What this task involves: Repeat each record below exactly, dropping the pictures.
Records provided START
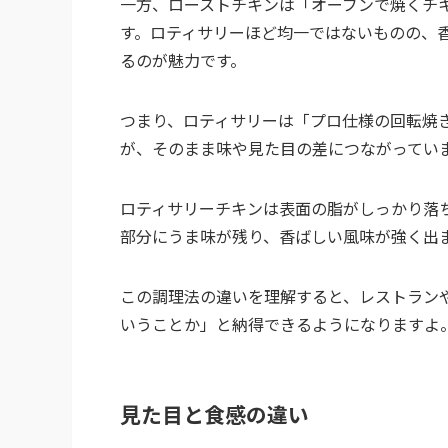
一方、ローストチキンは「オーブンで焼くチ
す。ロティサリーほど均一ではないものの、
るのが魅力です。
つまり、ロティサリーは「プロ仕様の回転焼
が、そのまま味や見た目の差につながってい
ロティサリーチキンは表面の脂がしっかり落
部分にうま味が残り、香ばしい風味が強く出
この調理法の違いを理解すると、レストラン
いうことか」と納得できるようになりますよ
見た目と食感の違い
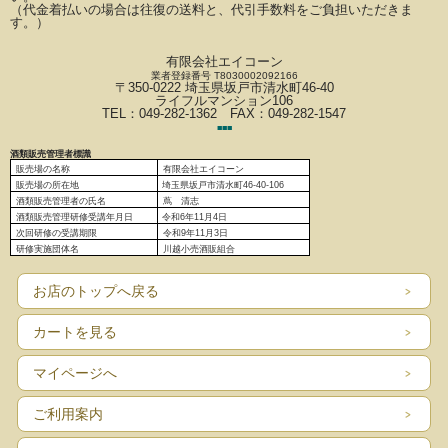
（代金着払いの場合は往復の送料と、代引手数料をご負担いただきま
す。）
有限会社エイコーン
業者登録番号 T8030002092166
〒350-0222 埼玉県坂戸市清水町46-40
ライフルマンション106
TEL：049-282-1362 FAX：049-282-1547
■
■
■
酒類販売管理者標識
販売場の名称
有限会社エイコーン
販売場の
所在地
埼玉県坂戸市清水町46-40-106
酒類販売管理者の氏名
蔦 清志
酒類販売管理研修受講年月日
令和6
年11月4日
次回研修の受講期限
令和9年11月3日
研修実施団体名
川越小売酒販組合
お店のトップへ戻る
カートを見る
マイページへ
ご利用案内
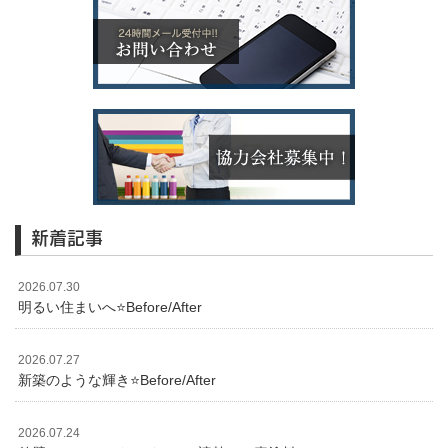
新着記事
2026.07.30
明るい住まいへ⭐️Before/After
2026.07.27
新築のような輝き⭐️Before/After
2026.07.24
Records provided END
Solution to this exercise:
一方、ローストチキンは「オーブンで焼くチ
す。ロティサリーほど均一ではないものの、
るのが魅力です。
つまり、ロティサリーは「プロ仕様の回転焼
が、そのまま味や見た目の差につながってい
ロティサリーチキンは表面の脂がしっかり落
部分にうま味が残り、香ばしい風味が強く出
この調理法の違いを理解すると、レストラン
いうことか」と納得できるようになりますよ
見た目と食感の違い
（代金着払いの場合は往復の送料と、代引手数料をご負担いただきま
す。）
有限会社エイコーン
業者登録番号 T8030002092166
〒350-0222 埼玉県坂戸市清水町46-40
ライフルマンション106
TEL：049-282-1362 FAX：049-282-1547
■
■
■
酒類販売管理者標識
販売場の名称
有限会社エイコーン
販売場の
所在地
埼玉県坂戸市清水町46-40-106
酒類販売管理者の氏名
蔦 清志
酒類販売管理研修受講年月日
令和6
年11月4日
次回研修の受講期限
令和9年11月3日
研修実施団体名
川越小売酒販組合
お店のトップへ戻る
カートを見る
マイページへ
ご利用案内
新着記事
2026.07.30
明るい住まいへ⭐️Before/After
2026.07.27
新築のような輝き⭐️Before/After
2026.07.24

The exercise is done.